Dataset content Block Start
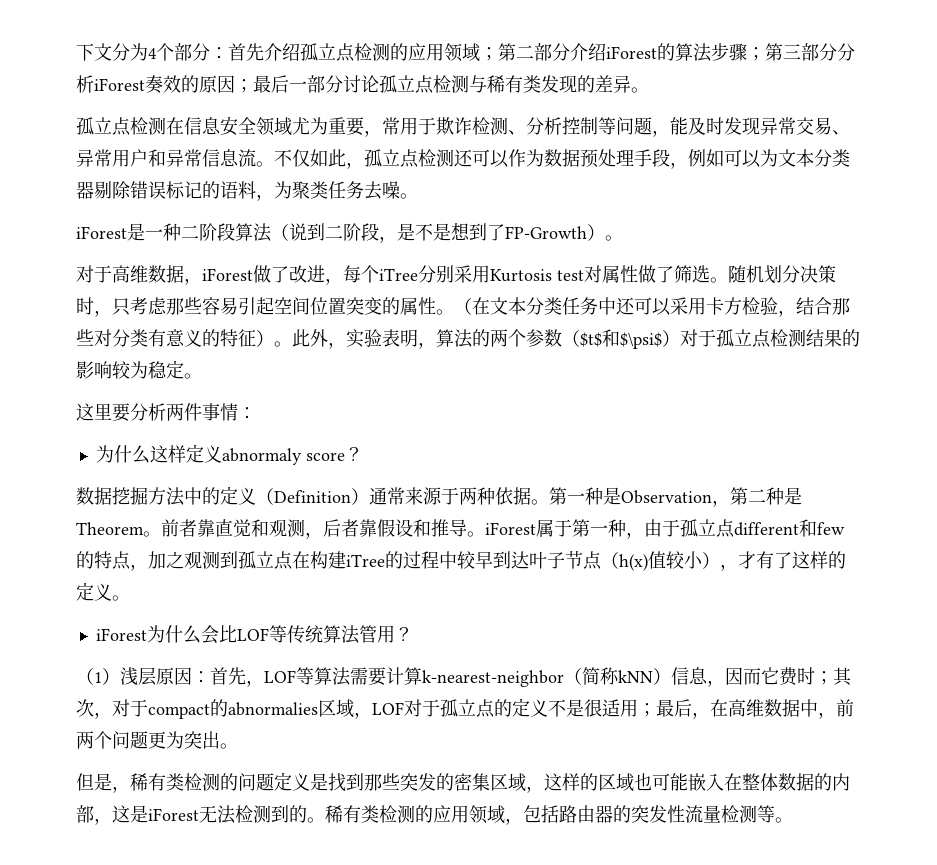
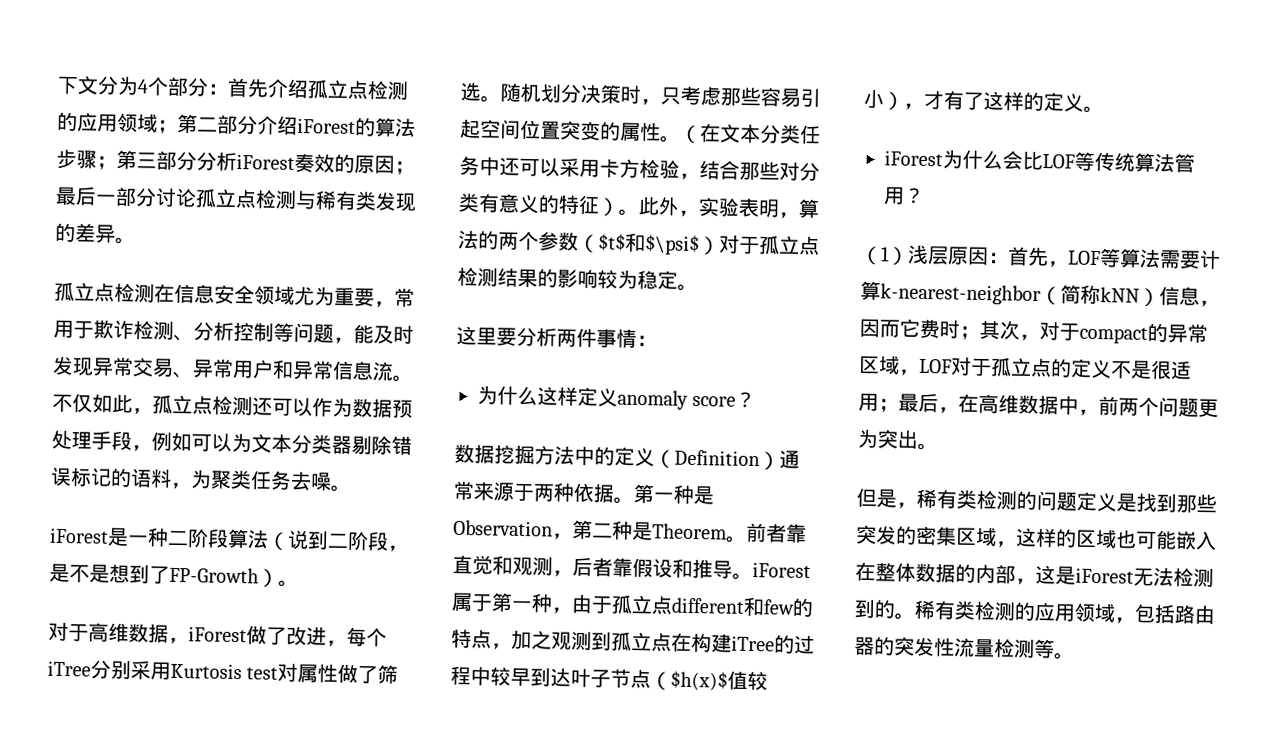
[221,448,302,465] abnormaly -> [617,389,688,410] anomaly
[619,554,648,571] h(x) -> [670,670,728,691] $h(x)$
[228,702,318,716] abnormalies -> [1167,323,1208,343] 异常

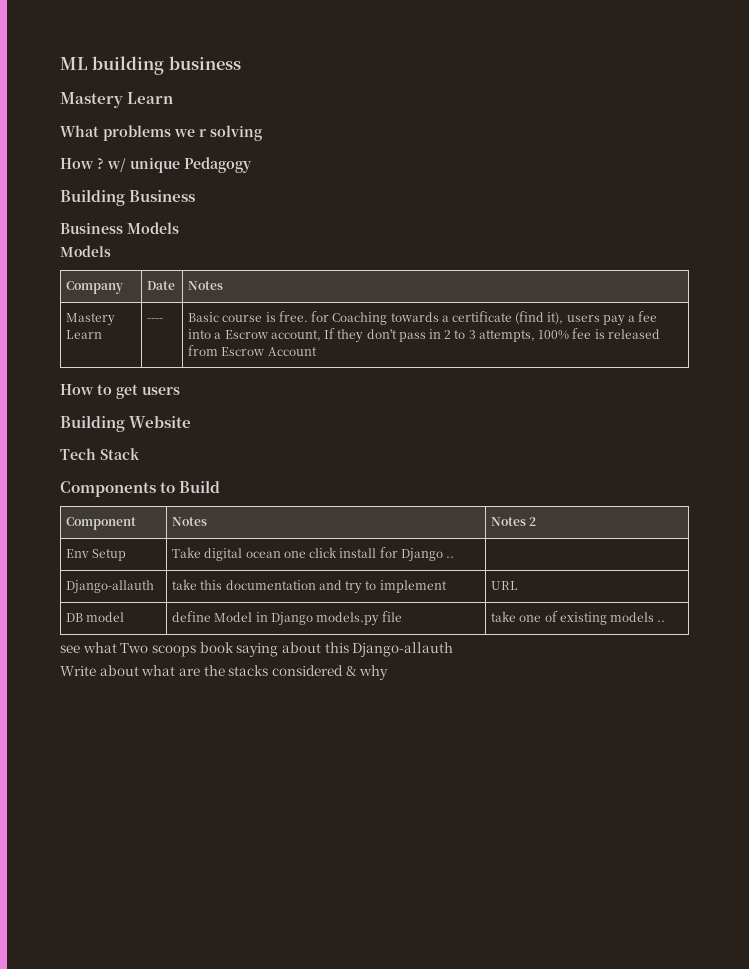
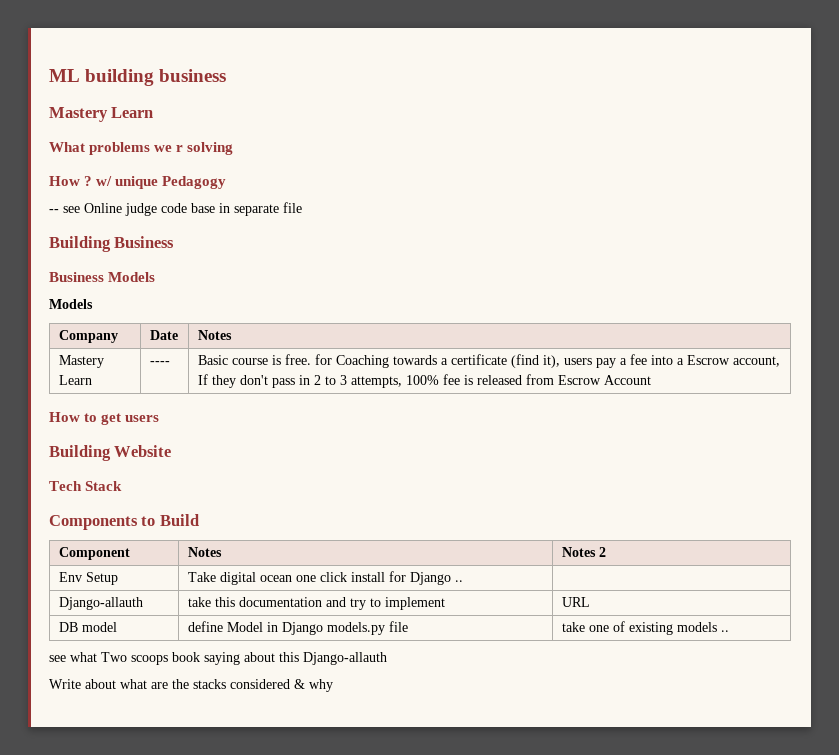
(252, 165) none -> [49,202,302,216] // -- see Online judge code base in separate file

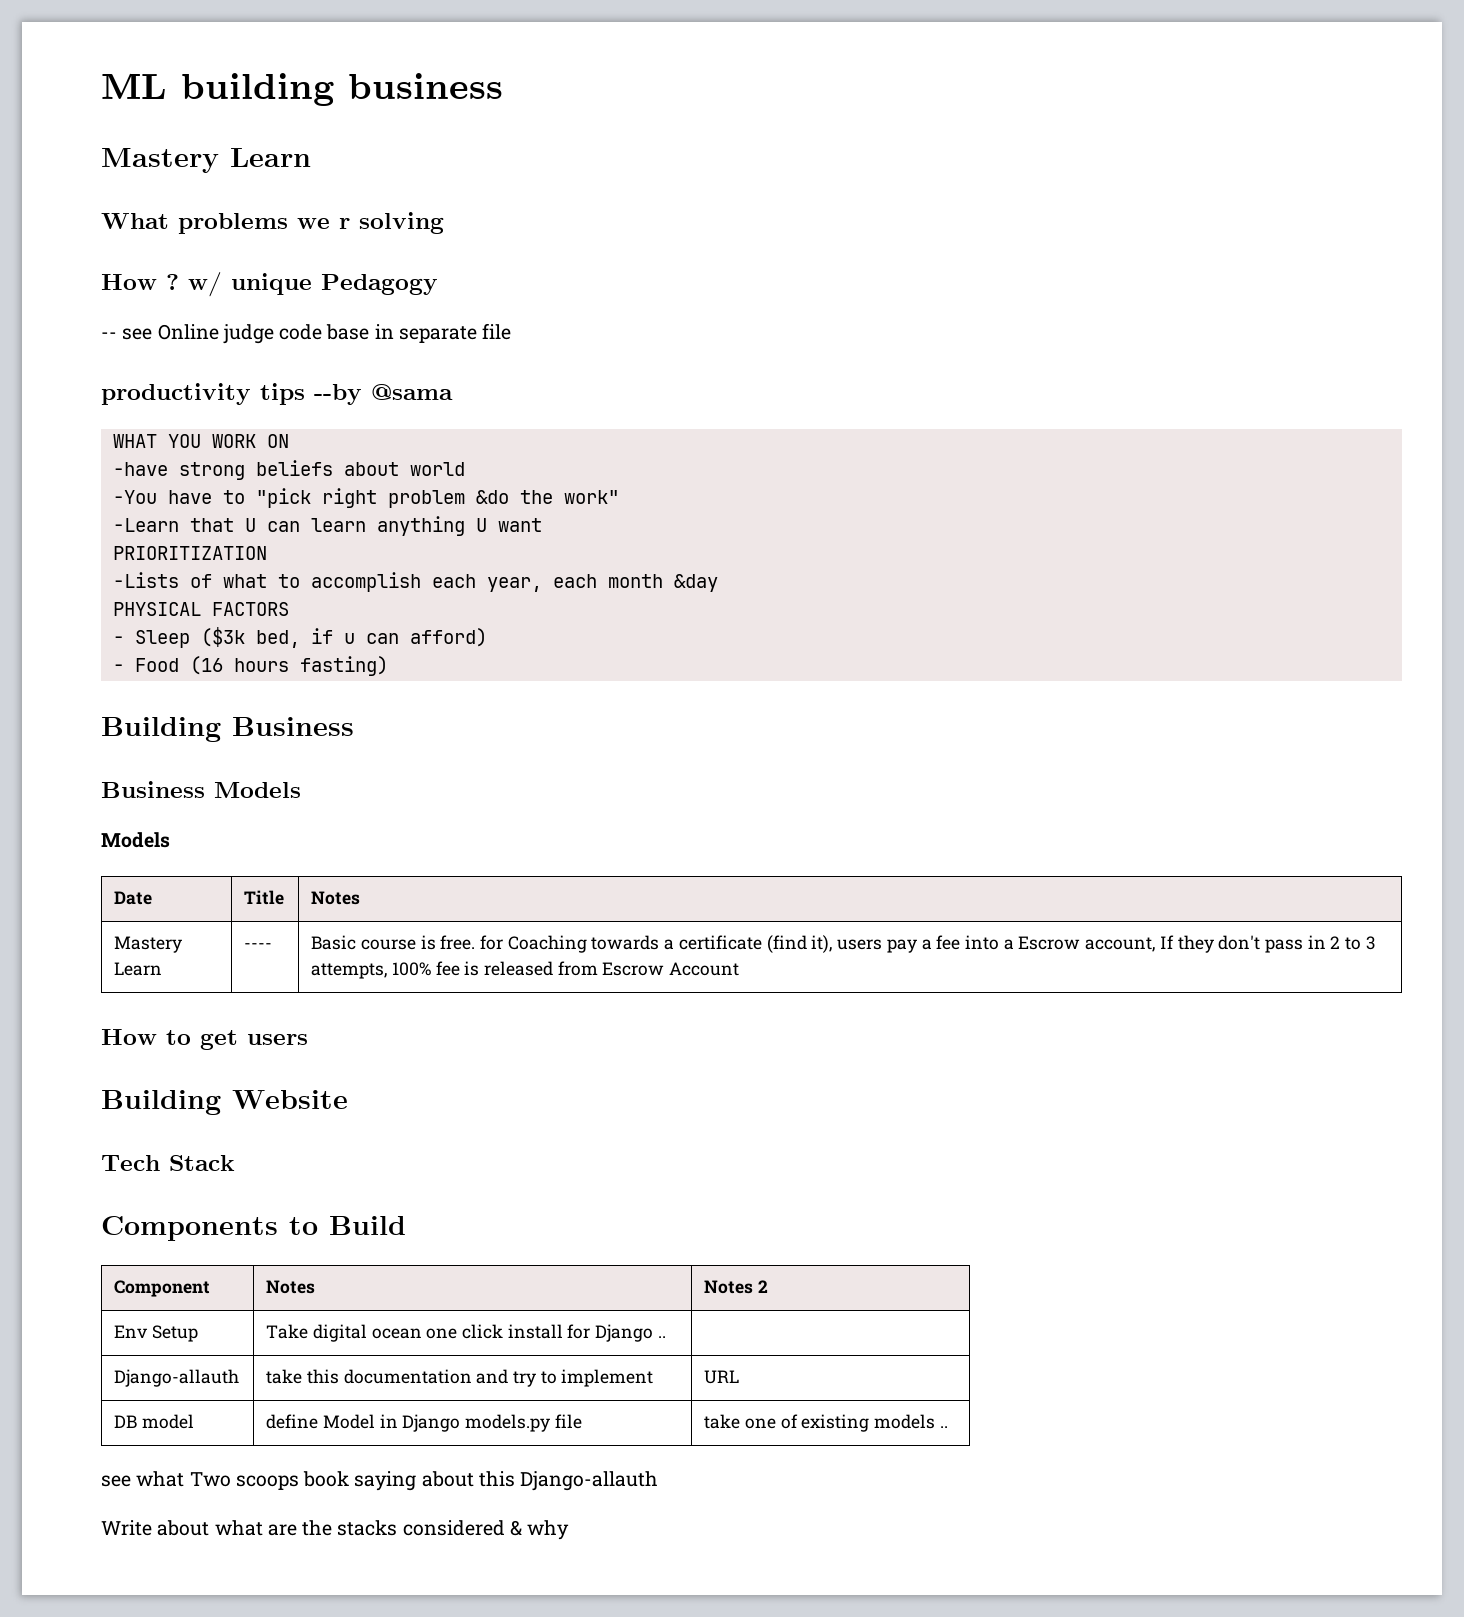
(302, 207) none -> [101,383,453,405] [112,434,289,448] [112,460,465,480] [112,488,619,508] [112,516,542,536] [112,546,267,560] [112,572,718,592] [112,602,289,616] [112,627,487,648] [112,656,388,676] // productivity tips --by @sama // WHAT YOU WORK ON // -have strong beliefs about world // -You have to "pick right problem &do the work" // -Learn that U can learn anything U want // PRIORITIZATION // -Lists of what to accomplish each year, each month &day // PHYSICAL FACTORS // - Sleep ($3k bed, if u can afford) // - Food (16 hours fasting)
[58,330,118,343] [149,330,178,340] Company | Date -> [114,891,153,905] [244,890,285,905] Date | Title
Dataset content Block End
→ **Directions for this task**
Working from the material above, transcribe it exactly while omitting pictures.

→ **Answer to this task**
[221,448,302,465] abnormaly -> [617,389,688,410] anomaly
[619,554,648,571] h(x) -> [670,670,728,691] $h(x)$
[228,702,318,716] abnormalies -> [1167,323,1208,343] 异常

(252, 165) none -> [49,202,302,216] // -- see Online judge code base in separate file

(302, 207) none -> [101,383,453,405] [112,434,289,448] [112,460,465,480] [112,488,619,508] [112,516,542,536] [112,546,267,560] [112,572,718,592] [112,602,289,616] [112,627,487,648] [112,656,388,676] // productivity tips --by @sama // WHAT YOU WORK ON // -have strong beliefs about world // -You have to "pick right problem &do the work" // -Learn that U can learn anything U want // PRIORITIZATION // -Lists of what to accomplish each year, each month &day // PHYSICAL FACTORS // - Sleep ($3k bed, if u can afford) // - Food (16 hours fasting)
[58,330,118,343] [149,330,178,340] Company | Date -> [114,891,153,905] [244,890,285,905] Date | Title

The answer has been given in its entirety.